Non si vedono progetti, non c’è un’idea del futuro da parte di una classe politica sempre più occupata a zappettare gli orticelli del piccolo o grande potere personale. Il ministro di turno in genere cerca di gestire le crisi che si presentano all’ordine del giorno ( partendo rigorosamente da quelle più mediatiche ) ed ottenendo in genere soluzioni tampone che saltano al minimo contrattempo.  In mezzo ci finiscono sempre i dipendenti, la variabile unica sulla quale si decide di intervenire quando devono essere ottenute economie di scala. Qui si innesta poi un problema storico della nostra imprenditoria. Fatte le dovute eccezioni il tessuto produttivo nazionale è fatto di medie e piccole aziende che vivono con capitale proprio modestissimo ed indebitamento elevato ( verso le banche più che verso i fornitori ).  Soldi in azienda non se ne mettono da tempo e alle strette di mercato si risponde invariabilmente chiedendo aiuto allo Stato in materia fiscale o occupazionale.
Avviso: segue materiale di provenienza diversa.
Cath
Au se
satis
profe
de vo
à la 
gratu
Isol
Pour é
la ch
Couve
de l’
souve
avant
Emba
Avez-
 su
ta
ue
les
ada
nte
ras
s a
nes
Va oggettivamente detto che la pressione delle tasse è folle e prosciuga oltre la metà dei guadagni prodotti , finendo con il giustificare l’appello alle istituzioni quasi come una chiamata di corresponsabilità verso un socio; ma il problema è più ampio e investe lo stesso concetto di cultura d’impresa. Evidentemente una maturazione di una diversa concezione di fare azienda dovrebbe (potrebbe) essere guidata con provvedimenti opportuni, ma si torna a quanto già detto: mancano da almeno ventanni  ( e forse di più) una precisa volontà politica ed un progetto. Ci si è limitati di volta in volta a dare contentini a destra e a manca, a barcamenarsi tra assistenzialismo e liberismo spacciando quest’ultimo come forma legalizzata di evasione o elusione. Sul fronte dei diritti ci ha pensato poi “l’innovatore” a scardinare lo statuto dei lavoratori abolendo l’articolo 18 e sostituendolo con l’immaginifico slogan del “jobs act”.
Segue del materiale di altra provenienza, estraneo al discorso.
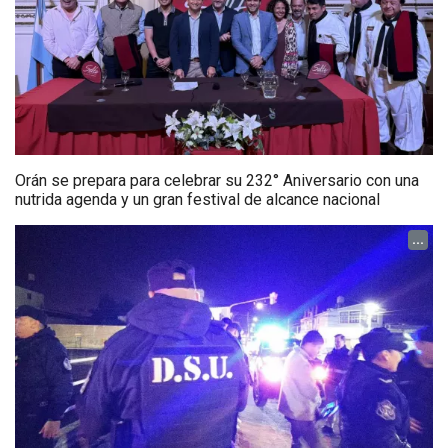
Orán se prepara para celebrar su 232° Aniversario con una
nutrida agenda y un gran festival de alcance nacional
...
In concreto 16,7 miliardi di sgravi fiscali concessi per assunzioni a falso tempo indeterminato ( dopo tre anni si può interrompere il rapporto, il “contratto con ricatto incorporato” come lo chiama il giuslavorista Piergiovanni Alleva  ) che hanno generato lo stesso numero di stabilizzazioni rispetto al quinquennio precedente. Ovvero non serviva. Le aziende assumono se e quando serve; poi se ti fai carico delle imposte (anche qui assurdamente alte) magari qualcuno in più, per qualche tempo lo si può anche far entrare, salvo poi sciogliersi dai vincoli non appena finisce il beneficio. I dati Istat usciti pochi giorni fa evidenziano che per la prima volta l’ascensore sociale vede prevalere chi peggiora la propria condizione rispetto a chi la migliora (dati pre-pandemia) e Confindustria torna a chiedere mano libera nella gestione delle risorse (termine orribile). Crescono i settori dove le tutele sono ridotte ai minimi termini ed alla Caritas di Milano da marzo gli accessi sono saliti del 66%. Le grandi multinazionali estere vengono in Italia a fare manovre strane, come Arcelor Mittal a Taranto, oppure a mungere la mucca statale (FCA). Fino a che la politica sarà succube dell’economia, in un paradossale avveramento della nota teoria marxiana ma ad esiti ribaltati, sarà difficile trovare la via d’uscita. Cercasi disperatamente visionari con un sogno in testa per questo paese e la volontà di metterlo in pratica.